Saturday, August 25, 2012

Seeker Design Idea

I've been racking my brain trying to find an underlying mechanic for The Seeker for a good while now. Seeker is supposed to be about seeking. It's supposed to be about the benefits of efficiency and bureaucracy. But how do you make that into a game?

Idea One: Coverage, The 'Neural' Mesh, and Scanning All The Things

My initial thought was to make it a game about scanning the MOST of an area. Scanning would 'infect' that scanned object, creating a kind of 'neural' mesh that would, upon reaching a certain threshold, calculate the position of the Seeked ship. Kind of like a CRC hash that can be used to determine if there's something wrong with a file.

The player would start the game by scanning stuff. Ships made the most sense. Large ships provided larger scanned areas. If ships were grouped in close enough proximity, they would infect each other, which would, in turn, increase the total scanned area. Also, buildings could be scanned. The player would have to find structures with certain qualities that could be scanned, also increasing the scanned area.

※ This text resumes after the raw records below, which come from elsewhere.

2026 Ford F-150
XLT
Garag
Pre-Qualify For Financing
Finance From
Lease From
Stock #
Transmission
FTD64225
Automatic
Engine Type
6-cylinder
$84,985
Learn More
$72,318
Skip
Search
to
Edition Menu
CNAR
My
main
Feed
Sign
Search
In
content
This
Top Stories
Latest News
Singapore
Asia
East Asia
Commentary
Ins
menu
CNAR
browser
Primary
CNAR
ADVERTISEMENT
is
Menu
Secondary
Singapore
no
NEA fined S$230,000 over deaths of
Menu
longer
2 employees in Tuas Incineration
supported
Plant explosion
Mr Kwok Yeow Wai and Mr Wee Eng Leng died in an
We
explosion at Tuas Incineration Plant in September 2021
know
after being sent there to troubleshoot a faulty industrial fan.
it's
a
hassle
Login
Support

A map (like fog-of-war in Warcraft/Starcraft) or a simple percentage would let the player know how much of the current level they've scanned. Once that percentage reaches some threshold, the Seeker would be alerted to the position of the Seeked and the chase would begin.

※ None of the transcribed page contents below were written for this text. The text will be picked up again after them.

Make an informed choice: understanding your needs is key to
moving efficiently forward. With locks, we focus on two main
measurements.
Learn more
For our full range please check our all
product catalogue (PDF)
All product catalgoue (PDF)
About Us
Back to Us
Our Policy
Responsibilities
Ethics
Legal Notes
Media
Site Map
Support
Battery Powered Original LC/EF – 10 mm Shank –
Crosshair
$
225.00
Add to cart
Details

To make things more difficult, later on there would be NPCs or obstacles that would 'disconnect' parts of the 'neural' network created by the player. The player would have to prevent these NPCs and obstacles from decreasing the scanned area by disabling, destroying, or blocking these things.

My biggest beef with this mechanic is that meeting the coverage threshold is open-ended. If the player never reaches the threshold, the game never proceeds. This could be good or bad, but I view it as a negative because there is not a lot of skill required to scan things. The player must avoid the NPCs and other obstacles, but there is nothing pushing the player to improve themselves. In my opinion, this becomes a boring game.

Idea Two: Planning, Traps, and Time Limits
So, because one of my major gripes with the first idea is the open-endedness of the scanning task, my second idea starts with a time limit.

The player is time-boxed for some arbitrarily short period of time. Let's say 1 minute, 30 seconds. During this time, the player must set up as many traps, scan as many ships (for coverage), and block off as many areas as possible (to limit the play area).

After the 1:30 mark, the Seeked will activate and begin moving about. Very similar to the first idea, if the player enters an area of coverage, the Seeker is notified and can go find the Seeked ship.

Traps may include things that disable weaponry, reduce maximum speed (traps would be dropped like datamines). (Certain traps make more sense once the number of enemies increases)

The player's job during this time will be to watch for Seeked notifications, travel between Extremist-targeted sites, and scan ships in search of the Seeked.

This idea splits the game up into two stages: Setup and Action. (one could argue three stages, but I'm going to keep it at two). Both stages are engaging, but in different ways. The Setup stage begins to resemble the setup stage of a Tower Defense game. The player builds their defenses, enemies swarm the defenses trying to get to the target, the player either defeats the enemies or the enemies make it to the target. However, in Seeker, the player gets a chance to play an active role during the enemy attack.

I like this idea more because there are specific goals and hard limits. The limits force you to make hard decisions and sacrifice one strategy over another. It provides a context by splitting the game into discrete phases.

I also think having a 'setup' stage translates well into the different mission types discussed.

Some thought still needs to be put into these designs, but we're getting closer to a solution.